WORK TO COMPLETE:
A) In the passage on Kader Sevinc, rewrite the span from "Kader Sevinc (also" up to and including "and 2024, respectively.", substituting "Belgium-based" for "Brussels-based".
B) Carry on the passage about Kader Sevinc from the point after its final sentence.

Kader Sevinc (also known as Sevinc Kader) is a Brussels-based international strategist, certified board advisor, and global affairs executive with over two decades of experience in global affairs, regulatory environments, and strategic decision-making. Sevinc is the founder and chief executive officer of Forward 1919 Global Strategic Advisory, a Brussels-based strategic advisory firm focusing on geopolitical strategy, EU policy, transatlantic relations, institutional advisory, and artificial intelligence governance. She also leads the European AI Hub, a platform focused on artificial intelligence policy and innovation in Europe.

She served for approximately 15 years as the European Union representative of the CHP and as a board member of one of the largest groups of the European Parliament, concluding her mandates in 2023 and 2024, respectively.

She was a transatlantic fellow at Johns Hopkins University’s School of Advanced International Studies (SAIS) in Washington, D.C., from 2012 to 2018, and a visiting scholar at New York University in 2017.

She has participated in public policy and civic engagement initiatives across Europe and the United States.

She is among the delegates of the 2050 Innovation Lab, a program organized by Diplomatic Courier in Washington, D.C.

== Education ==
Sevinc completed the Jean Monnet European Integration Programme at Akdeniz University. She undertook executive training in strategic negotiation at the Diplomatic School of Brussels (CERIS). She completed a summer-semester, on-campus programme in business communication at Harvard University and later completed the AI and Digital Transformation certificate programme at Saïd Business School, University of Oxford. She holds a European Board Diploma from ecoDa (Brussels) and a certification from the International Corporate Governance Network (ICGN) in London. Sevinc obtained a Master’s degree in International Relations from the Centre Européen de Recherches Internationales et Stratégiques (CERIS), graduating with grande distinction; her master’s thesis focused on theories of international negotiation and the European Union. She writes extensively on the European Union, global affairs, artificial intelligence, and international negotiation strategies, including negotiations with the European Union. Her work includes the article “How to Negotiate with the EU? Theories and Practice”, published in *Turkish Policy Quarterly*.

RECORDS SHOWN:
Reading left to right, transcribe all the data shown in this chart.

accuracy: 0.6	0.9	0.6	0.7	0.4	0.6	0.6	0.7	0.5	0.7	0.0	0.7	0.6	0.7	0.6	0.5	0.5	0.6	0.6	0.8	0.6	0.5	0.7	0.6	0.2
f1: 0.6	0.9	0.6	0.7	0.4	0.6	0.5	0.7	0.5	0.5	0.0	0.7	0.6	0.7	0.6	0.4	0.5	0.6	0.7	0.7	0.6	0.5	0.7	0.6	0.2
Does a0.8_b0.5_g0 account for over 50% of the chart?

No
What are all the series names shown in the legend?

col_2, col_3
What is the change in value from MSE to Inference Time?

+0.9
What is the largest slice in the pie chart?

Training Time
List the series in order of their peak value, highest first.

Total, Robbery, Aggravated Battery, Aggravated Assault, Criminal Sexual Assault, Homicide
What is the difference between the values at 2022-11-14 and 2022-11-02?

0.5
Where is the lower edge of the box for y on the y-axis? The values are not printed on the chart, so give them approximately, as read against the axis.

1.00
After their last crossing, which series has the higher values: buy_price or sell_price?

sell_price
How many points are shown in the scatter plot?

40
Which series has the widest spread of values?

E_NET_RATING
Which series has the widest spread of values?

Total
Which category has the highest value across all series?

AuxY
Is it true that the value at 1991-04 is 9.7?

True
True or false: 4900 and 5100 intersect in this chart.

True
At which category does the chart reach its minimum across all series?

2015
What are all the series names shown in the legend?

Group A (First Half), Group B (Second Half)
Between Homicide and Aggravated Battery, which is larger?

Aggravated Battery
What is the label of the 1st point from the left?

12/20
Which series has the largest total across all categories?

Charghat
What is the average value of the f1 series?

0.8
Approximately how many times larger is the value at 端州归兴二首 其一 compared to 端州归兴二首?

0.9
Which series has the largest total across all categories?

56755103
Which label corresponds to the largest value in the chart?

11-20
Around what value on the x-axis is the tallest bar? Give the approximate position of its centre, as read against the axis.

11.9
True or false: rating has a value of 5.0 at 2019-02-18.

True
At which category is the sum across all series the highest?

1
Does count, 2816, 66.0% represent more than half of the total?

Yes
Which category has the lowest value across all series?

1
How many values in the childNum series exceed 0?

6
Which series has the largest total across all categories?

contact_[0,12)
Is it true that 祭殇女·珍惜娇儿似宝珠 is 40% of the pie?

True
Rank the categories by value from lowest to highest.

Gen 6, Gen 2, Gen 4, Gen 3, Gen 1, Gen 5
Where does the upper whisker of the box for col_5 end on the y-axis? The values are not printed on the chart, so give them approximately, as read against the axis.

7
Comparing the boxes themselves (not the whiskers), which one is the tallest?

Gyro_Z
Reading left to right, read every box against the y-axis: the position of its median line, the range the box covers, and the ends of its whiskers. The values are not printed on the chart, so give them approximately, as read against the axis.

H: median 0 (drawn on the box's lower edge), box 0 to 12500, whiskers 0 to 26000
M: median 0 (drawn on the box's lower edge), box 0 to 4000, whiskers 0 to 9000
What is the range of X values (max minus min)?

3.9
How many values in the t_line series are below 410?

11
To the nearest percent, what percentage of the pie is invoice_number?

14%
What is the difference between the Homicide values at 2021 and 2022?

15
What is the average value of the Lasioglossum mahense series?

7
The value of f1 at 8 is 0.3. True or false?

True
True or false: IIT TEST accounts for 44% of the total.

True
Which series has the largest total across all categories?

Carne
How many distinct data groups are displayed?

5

RESULTS OF THE EXERCISE:
A)
Kader Sevinc (also known as Sevinc Kader) is a Belgium-based international strategist, certified board advisor, and global affairs executive with over two decades of experience in global affairs, regulatory environments, and strategic decision-making. Sevinc is the founder and chief executive officer of Forward 1919 Global Strategic Advisory, a Belgium-based strategic advisory firm focusing on geopolitical strategy, EU policy, transatlantic relations, institutional advisory, and artificial intelligence governance. She also leads the European AI Hub, a platform focused on artificial intelligence policy and innovation in Europe.

She served for approximately 15 years as the European Union representative of the CHP and as a board member of one of the largest groups of the European Parliament, concluding her mandates in 2023 and 2024, respectively.

B)
== Public speaking and policy engagement ==
Sevinc is a frequent speaker in international policy circles and has participated in conferences, panels, and policy discussions at European Union institutions and international organizations, including the European Commission, the European Parliament, and the United Nations in New York. Her speaking engagements have also included academic institutions such as the College of Europe (Bruges and Natolin), Boston University, the University of Maryland, and various European think tanks, including the European Policy Centre, the Heinrich Böll Foundation (Europe), the Friedrich Ebert Foundation (Europe), the Foundation for European Progressive Studies (FEPS), and the German Marshall Fund of the United States.

She is also a published poet. In 2014, she released a jazz album titled River-long Loneliness, combining spoken poetry with jazz music.

She is a member of PEN Flanders and Passa Porta, literary organizations based in Brussels.